The title comes from a lyric in Arctic Advice which was written a couple months after my then girlfriend, now fiancee moved to Seattle from Boston in 2002. Actually Arctic Advice is the first song on the record because it was the first song I wrote in Seattle. I couldn't find steady work so I turned to temping and was placed at this horrible company on the east side of Seattle and I was probably the most depressed I have ever been my entire life. I was one click away from selling all my musical equipment on Ebay. During my first week of temping a mass email went out to the entire full time staff alerting them to fact that the company was being sold and most of them (and most of these were people 50 and above who had been their a loooonnnnggg time) were getting laid off.
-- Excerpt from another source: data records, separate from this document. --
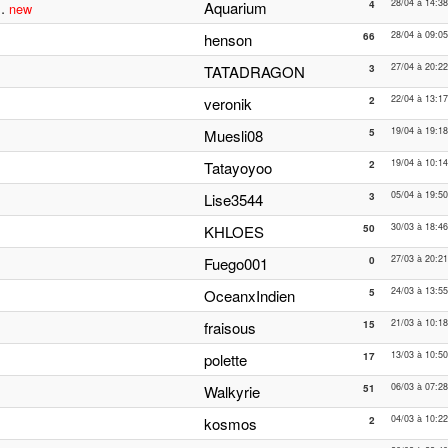
28/04 à 14:38
..
Aquarium
4
new
28/04 à 09:05
henson
66
27/04 à 20:22
TATADRAGON
3
22/04 à 13:17
veronik
2
19/04 à 19:18
Muesli08
5
19/04 à 10:14
Tatayoyoo
2
05/04 à 19:50
Lise3544
3
30/03 à 18:46
KHLOES
50
27/03 à 20:21
Fuego001
0
24/03 à 13:55
OceanxIndien
5
21/03 à 10:18
fraisous
15
13/03 à 10:50
polette
17
06/03 à 07:28
Walkyrie
51
04/03 à 10:22
kosmos
2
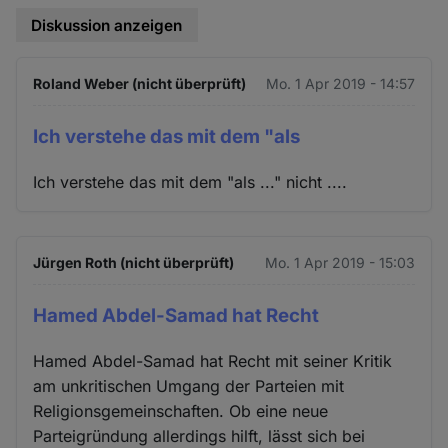
Diskussion anzeigen
Roland Weber (nicht überprüft)
Mo. 1 Apr 2019 - 14:57
Ich verstehe das mit dem "als
Ich verstehe das mit dem "als ..." nicht ....
Jürgen Roth (nicht überprüft)
Mo. 1 Apr 2019 - 15:03
Hamed Abdel-Samad hat Recht
Hamed Abdel-Samad hat Recht mit seiner Kritik
am unkritischen Umgang der Parteien mit
Religionsgemeinschaften. Ob eine neue
Parteigründung allerdings hilft, lässt sich bei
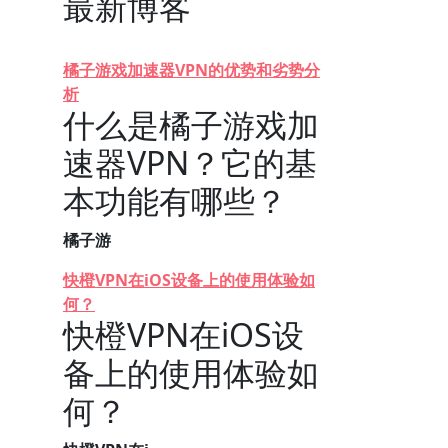
最新博客
橘子游戏加速器VPN的优势和劣势分
析
什么是橘子游戏加
速器VPN？它的基
本功能有哪些？
橘子游
快橙VPN在iOS设备上的使用体验如
何？
快橙VPN在iOS设
备上的使用体验如
何？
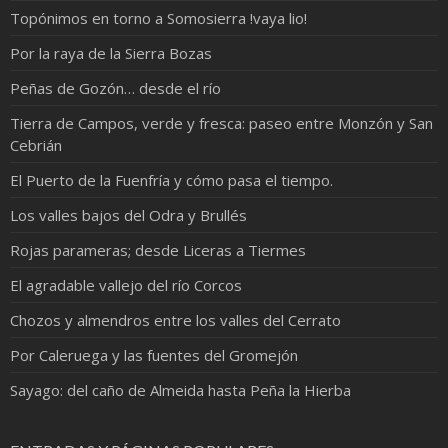
Topónimos en torno a Somosierra !vaya lio!
Por la raya de la Sierra Bozas
Peñas de Gozón… desde el río
Tierra de Campos, verde y fresca: paseo entre Monzón y San
Cebrián
El Puerto de la Fuenfría y cómo pasa el tiempo.
Los valles bajos del Odra y Brullés
Rojas parameras; desde Liceras a Tiermes
El agradable vallejo del río Corcos
Chozos y almendros entre los valles del Cerrato
Por Caleruega y las fuentes del Gromejón
Sayago: del caño de Almeida hasta Peña la Hierba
The place was depressing enough and now all these people are walking around sobbing and comatose. So towards the end of the email was a brief pep talk of how even though the end was near they should still "carry on" and put on a happy face. I just thought that was some strange advice to give people. So the term "arctic advice" came from that experience.

5. The Sea Navy have been performing for a while now. What would the 2001 edition say to the 2006 edition?
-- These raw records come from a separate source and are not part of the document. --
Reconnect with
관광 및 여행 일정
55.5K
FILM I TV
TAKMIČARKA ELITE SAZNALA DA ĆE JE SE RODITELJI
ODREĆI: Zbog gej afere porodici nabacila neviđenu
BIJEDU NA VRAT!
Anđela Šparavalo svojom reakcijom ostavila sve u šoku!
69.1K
Scott Craggs (drums, 2001 ) - (jokingly) "that ain't how that beat goes."
Nick Hubben (bass, 2001) - "Brighter. More distorted. (just kidding.) I think T-dub sounds great, always have."

6. If you could open for any band, from any time period, who would it be and why?

Here are some bands I would have liked to open for or at least be in the audience…..Talking Heads (1977 to 1979), Matthew Sweet ("girlfriend tour"), Elvis Costello & The Attractions ("armed forces" tour), U2 (any tour before 1984), Pavement (any period), The Modern Lovers (any period), Lemonheads ("lovey" tour)

7. Who are your favorite Seattle bands and why?

I'm going to include other NW bands….DCFC, Long Winters, Thermals, Spinanes, Modest Mouse, 764Hero, Can't See, Siberian, Cops, Western States, Pedro The Lion, The Soft Drugs, Boat, Vive Voce, Laura Viers, Juno, Whalebones, Swaybacks, Decemberists, Common Market, Elliot Smith, Helio Sequnce, The Shins, Neko Case, Joggers, Sleater-Kinney, Julie Dorion, Jesse Sykes, Sunny Day Real Estate, Love As Laughter, Pond, Seaweed, Beat Happening, Zumpano, Crystal Skulls, Model Photographer...I know am missing a bunch but that is what I think when I think of NW bands I like. I have always been a fan of music from this area. I have been very lucky to have lived in great cities (philadelphia, boston, seattle) for music. I feel lucky to be part of the music scene in Seattle.